§ Data to use:
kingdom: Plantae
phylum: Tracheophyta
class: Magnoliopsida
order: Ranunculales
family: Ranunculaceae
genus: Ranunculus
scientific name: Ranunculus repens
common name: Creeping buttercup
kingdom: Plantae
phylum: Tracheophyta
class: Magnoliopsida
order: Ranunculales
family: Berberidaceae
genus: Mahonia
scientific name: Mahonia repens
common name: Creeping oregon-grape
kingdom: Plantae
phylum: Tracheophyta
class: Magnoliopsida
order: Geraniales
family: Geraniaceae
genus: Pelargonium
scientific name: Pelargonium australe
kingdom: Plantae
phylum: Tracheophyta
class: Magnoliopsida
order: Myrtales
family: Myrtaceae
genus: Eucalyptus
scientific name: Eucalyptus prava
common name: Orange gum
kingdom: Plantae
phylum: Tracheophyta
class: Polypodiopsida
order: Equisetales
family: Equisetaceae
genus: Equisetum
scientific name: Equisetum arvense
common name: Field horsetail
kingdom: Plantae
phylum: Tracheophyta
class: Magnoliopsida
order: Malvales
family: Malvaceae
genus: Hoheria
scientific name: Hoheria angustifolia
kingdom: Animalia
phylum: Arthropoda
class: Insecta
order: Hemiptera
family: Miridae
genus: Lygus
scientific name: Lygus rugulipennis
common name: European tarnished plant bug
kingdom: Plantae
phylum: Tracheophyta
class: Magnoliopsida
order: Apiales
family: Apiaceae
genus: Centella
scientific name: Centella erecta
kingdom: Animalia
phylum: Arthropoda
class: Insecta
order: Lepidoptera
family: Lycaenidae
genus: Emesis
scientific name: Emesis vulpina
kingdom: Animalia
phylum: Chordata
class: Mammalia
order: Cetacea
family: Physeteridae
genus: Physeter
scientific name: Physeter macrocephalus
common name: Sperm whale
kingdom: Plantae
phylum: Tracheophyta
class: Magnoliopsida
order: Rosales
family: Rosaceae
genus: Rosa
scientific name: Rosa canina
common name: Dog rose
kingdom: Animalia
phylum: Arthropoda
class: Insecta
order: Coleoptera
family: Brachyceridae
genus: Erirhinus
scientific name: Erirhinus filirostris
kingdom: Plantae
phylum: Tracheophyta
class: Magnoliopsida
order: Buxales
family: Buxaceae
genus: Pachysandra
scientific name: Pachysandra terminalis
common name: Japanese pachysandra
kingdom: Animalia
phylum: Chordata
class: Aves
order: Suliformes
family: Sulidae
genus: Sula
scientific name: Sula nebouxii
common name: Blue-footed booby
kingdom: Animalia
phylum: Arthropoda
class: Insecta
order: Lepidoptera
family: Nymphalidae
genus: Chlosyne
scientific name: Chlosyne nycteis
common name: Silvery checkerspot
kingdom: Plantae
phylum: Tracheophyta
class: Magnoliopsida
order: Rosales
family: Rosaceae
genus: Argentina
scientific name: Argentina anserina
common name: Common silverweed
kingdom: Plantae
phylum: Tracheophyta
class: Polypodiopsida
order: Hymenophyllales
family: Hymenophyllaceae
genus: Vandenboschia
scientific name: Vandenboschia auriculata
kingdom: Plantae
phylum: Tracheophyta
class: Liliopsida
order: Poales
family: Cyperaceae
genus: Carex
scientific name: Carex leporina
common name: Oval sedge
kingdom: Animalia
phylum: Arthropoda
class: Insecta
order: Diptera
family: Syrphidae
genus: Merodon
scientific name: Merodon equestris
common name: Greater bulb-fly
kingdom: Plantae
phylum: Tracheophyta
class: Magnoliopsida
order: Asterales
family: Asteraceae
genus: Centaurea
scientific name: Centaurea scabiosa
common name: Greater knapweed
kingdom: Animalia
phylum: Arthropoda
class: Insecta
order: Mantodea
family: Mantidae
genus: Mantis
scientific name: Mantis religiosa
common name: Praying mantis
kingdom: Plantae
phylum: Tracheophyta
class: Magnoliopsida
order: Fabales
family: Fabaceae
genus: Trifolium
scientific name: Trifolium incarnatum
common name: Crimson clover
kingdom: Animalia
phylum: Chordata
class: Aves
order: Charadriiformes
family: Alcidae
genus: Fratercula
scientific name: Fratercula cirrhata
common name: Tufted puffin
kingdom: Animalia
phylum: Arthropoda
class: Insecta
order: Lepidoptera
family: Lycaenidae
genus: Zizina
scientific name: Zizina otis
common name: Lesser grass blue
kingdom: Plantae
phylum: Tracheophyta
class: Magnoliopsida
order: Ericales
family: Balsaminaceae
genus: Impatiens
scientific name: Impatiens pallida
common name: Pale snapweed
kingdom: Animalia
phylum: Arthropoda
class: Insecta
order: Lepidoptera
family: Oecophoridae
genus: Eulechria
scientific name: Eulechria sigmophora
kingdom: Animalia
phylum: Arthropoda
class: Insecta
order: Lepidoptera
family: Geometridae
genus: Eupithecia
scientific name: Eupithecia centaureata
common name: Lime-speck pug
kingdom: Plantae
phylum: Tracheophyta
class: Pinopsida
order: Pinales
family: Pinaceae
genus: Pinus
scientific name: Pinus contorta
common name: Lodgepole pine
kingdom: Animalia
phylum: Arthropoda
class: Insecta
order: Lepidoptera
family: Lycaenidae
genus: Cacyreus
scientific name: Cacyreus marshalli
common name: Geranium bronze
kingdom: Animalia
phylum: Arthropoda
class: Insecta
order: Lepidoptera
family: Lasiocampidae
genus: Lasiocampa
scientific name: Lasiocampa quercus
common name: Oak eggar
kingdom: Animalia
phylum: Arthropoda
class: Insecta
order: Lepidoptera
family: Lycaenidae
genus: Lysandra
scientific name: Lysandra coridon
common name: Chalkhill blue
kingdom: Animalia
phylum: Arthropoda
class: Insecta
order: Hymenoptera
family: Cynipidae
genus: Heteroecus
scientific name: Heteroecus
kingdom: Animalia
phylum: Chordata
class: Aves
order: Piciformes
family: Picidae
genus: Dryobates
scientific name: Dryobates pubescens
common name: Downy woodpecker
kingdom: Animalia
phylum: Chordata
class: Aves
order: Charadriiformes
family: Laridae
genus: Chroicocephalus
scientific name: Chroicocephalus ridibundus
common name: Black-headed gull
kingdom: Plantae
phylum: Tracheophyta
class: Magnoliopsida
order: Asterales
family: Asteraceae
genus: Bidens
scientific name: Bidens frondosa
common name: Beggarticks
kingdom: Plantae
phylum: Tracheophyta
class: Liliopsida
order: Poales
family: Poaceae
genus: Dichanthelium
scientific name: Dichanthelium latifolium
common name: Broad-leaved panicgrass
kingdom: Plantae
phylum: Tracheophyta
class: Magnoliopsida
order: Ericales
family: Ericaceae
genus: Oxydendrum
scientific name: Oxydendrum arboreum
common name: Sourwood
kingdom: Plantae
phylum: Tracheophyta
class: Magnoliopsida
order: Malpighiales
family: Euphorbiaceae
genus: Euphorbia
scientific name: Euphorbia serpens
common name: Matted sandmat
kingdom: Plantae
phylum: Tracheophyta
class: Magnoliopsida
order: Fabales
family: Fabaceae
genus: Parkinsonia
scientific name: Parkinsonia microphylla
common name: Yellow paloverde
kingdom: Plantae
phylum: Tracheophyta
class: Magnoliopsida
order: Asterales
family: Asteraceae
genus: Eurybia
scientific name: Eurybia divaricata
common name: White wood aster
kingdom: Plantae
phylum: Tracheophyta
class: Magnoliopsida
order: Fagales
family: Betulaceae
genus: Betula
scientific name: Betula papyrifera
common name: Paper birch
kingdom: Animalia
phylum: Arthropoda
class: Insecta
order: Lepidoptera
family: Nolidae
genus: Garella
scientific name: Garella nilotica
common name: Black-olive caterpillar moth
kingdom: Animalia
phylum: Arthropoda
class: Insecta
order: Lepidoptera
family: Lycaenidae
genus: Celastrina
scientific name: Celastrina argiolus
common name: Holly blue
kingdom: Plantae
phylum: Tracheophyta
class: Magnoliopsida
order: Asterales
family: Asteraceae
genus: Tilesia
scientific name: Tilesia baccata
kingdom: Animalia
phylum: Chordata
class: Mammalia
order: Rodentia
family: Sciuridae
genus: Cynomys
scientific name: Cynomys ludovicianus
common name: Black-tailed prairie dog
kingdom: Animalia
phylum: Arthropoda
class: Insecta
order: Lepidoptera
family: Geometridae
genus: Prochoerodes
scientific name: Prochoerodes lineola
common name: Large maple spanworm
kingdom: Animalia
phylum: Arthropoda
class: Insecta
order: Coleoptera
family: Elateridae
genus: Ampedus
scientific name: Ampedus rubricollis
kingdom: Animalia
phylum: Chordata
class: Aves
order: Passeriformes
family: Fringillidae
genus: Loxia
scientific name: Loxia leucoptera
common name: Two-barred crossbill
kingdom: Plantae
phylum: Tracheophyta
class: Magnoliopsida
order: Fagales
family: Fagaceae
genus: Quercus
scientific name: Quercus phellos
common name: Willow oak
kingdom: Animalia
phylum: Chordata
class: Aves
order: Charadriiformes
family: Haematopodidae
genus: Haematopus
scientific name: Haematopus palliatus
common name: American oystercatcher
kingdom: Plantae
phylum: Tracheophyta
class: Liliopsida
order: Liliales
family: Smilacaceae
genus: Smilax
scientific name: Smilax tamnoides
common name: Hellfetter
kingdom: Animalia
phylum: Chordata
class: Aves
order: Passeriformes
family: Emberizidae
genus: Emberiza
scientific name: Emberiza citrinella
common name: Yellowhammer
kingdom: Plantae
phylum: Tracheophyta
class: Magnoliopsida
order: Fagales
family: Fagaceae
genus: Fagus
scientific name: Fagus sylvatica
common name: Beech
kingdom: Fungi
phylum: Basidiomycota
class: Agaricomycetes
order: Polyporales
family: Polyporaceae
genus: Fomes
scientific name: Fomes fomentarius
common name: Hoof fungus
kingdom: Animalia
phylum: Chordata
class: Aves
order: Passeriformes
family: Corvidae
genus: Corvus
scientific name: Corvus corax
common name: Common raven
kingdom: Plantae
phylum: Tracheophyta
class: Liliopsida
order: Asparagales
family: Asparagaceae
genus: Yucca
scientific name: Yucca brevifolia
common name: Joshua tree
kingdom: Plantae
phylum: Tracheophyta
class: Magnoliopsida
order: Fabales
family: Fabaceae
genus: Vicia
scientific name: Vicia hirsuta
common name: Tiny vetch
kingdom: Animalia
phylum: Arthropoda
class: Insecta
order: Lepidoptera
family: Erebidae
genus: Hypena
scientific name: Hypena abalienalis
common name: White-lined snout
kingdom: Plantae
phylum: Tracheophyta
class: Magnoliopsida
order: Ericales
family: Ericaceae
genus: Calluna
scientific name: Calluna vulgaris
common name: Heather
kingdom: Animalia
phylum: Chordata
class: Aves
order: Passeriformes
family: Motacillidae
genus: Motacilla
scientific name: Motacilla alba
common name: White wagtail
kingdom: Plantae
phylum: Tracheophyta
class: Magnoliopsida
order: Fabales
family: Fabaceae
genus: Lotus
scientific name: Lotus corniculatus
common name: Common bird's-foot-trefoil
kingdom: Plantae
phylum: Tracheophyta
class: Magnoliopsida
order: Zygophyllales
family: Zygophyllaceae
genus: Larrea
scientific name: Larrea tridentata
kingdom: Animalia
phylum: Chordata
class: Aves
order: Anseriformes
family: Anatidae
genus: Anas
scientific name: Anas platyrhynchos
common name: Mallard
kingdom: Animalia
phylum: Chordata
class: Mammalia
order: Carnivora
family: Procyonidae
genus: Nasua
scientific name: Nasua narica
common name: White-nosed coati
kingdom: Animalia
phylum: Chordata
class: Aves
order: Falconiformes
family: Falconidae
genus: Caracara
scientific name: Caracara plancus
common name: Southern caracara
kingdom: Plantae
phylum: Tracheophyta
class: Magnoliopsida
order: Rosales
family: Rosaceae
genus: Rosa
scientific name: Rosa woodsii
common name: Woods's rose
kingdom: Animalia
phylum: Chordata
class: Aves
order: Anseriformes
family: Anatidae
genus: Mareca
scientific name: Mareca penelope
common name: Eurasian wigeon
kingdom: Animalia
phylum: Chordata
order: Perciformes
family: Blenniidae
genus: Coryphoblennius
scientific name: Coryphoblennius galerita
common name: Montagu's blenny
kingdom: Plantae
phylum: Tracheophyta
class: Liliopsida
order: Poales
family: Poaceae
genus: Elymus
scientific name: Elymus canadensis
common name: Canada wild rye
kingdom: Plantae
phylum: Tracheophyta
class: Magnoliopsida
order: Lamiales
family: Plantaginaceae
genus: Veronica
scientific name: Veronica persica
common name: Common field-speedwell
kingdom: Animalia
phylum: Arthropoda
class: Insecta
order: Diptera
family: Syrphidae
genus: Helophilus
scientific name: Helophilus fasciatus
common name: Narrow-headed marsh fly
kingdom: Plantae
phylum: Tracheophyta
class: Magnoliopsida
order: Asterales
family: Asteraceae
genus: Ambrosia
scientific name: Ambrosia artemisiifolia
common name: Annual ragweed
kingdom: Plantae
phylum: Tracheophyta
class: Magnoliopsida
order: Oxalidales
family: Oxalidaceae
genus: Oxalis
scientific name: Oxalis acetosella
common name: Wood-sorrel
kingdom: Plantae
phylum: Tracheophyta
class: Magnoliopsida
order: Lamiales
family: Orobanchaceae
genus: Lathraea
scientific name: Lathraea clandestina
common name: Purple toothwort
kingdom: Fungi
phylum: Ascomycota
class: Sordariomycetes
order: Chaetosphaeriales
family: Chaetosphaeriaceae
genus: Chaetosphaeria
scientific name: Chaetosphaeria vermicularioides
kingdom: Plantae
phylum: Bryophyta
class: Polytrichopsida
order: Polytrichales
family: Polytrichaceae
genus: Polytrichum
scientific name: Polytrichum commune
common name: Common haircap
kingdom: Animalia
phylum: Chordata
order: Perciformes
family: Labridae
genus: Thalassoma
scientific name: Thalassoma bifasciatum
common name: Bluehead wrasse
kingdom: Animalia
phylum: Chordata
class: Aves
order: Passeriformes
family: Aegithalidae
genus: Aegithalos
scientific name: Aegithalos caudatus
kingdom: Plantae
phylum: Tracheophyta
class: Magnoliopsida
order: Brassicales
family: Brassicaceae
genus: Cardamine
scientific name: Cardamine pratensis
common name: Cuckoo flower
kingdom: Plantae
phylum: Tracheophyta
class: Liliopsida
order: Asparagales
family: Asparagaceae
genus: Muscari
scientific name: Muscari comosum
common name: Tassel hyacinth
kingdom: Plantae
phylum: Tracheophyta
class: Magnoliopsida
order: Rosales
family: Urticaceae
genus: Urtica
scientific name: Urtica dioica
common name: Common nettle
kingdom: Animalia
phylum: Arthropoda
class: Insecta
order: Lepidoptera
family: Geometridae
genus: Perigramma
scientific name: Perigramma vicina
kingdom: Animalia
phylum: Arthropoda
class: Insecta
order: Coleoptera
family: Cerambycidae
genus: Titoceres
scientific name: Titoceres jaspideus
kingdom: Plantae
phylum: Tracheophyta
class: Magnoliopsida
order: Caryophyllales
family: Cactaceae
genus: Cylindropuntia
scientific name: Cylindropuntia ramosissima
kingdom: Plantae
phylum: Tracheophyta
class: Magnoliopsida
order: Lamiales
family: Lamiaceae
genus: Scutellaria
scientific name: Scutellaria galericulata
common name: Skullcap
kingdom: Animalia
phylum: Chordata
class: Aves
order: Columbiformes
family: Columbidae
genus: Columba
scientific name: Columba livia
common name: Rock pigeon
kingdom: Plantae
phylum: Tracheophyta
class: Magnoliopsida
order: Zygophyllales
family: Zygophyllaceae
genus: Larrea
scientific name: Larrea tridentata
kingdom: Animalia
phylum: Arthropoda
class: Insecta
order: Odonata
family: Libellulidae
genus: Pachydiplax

§ Requirement: Please format the lines of the listing as a numbered list, starting at the line that contains "family: Nymphalidae" and ending at the line that contains "order: Hymenophyllales", both included, with any blank lines left out.

§ In response:
1. family: Nymphalidae
2. genus: Chlosyne
3. scientific name: Chlosyne nycteis
4. common name: Silvery checkerspot
5. kingdom: Plantae
6. phylum: Tracheophyta
7. class: Magnoliopsida
8. order: Rosales
9. family: Rosaceae
10. genus: Argentina
11. scientific name: Argentina anserina
12. common name: Common silverweed
13. kingdom: Plantae
14. phylum: Tracheophyta
15. class: Polypodiopsida
16. order: Hymenophyllales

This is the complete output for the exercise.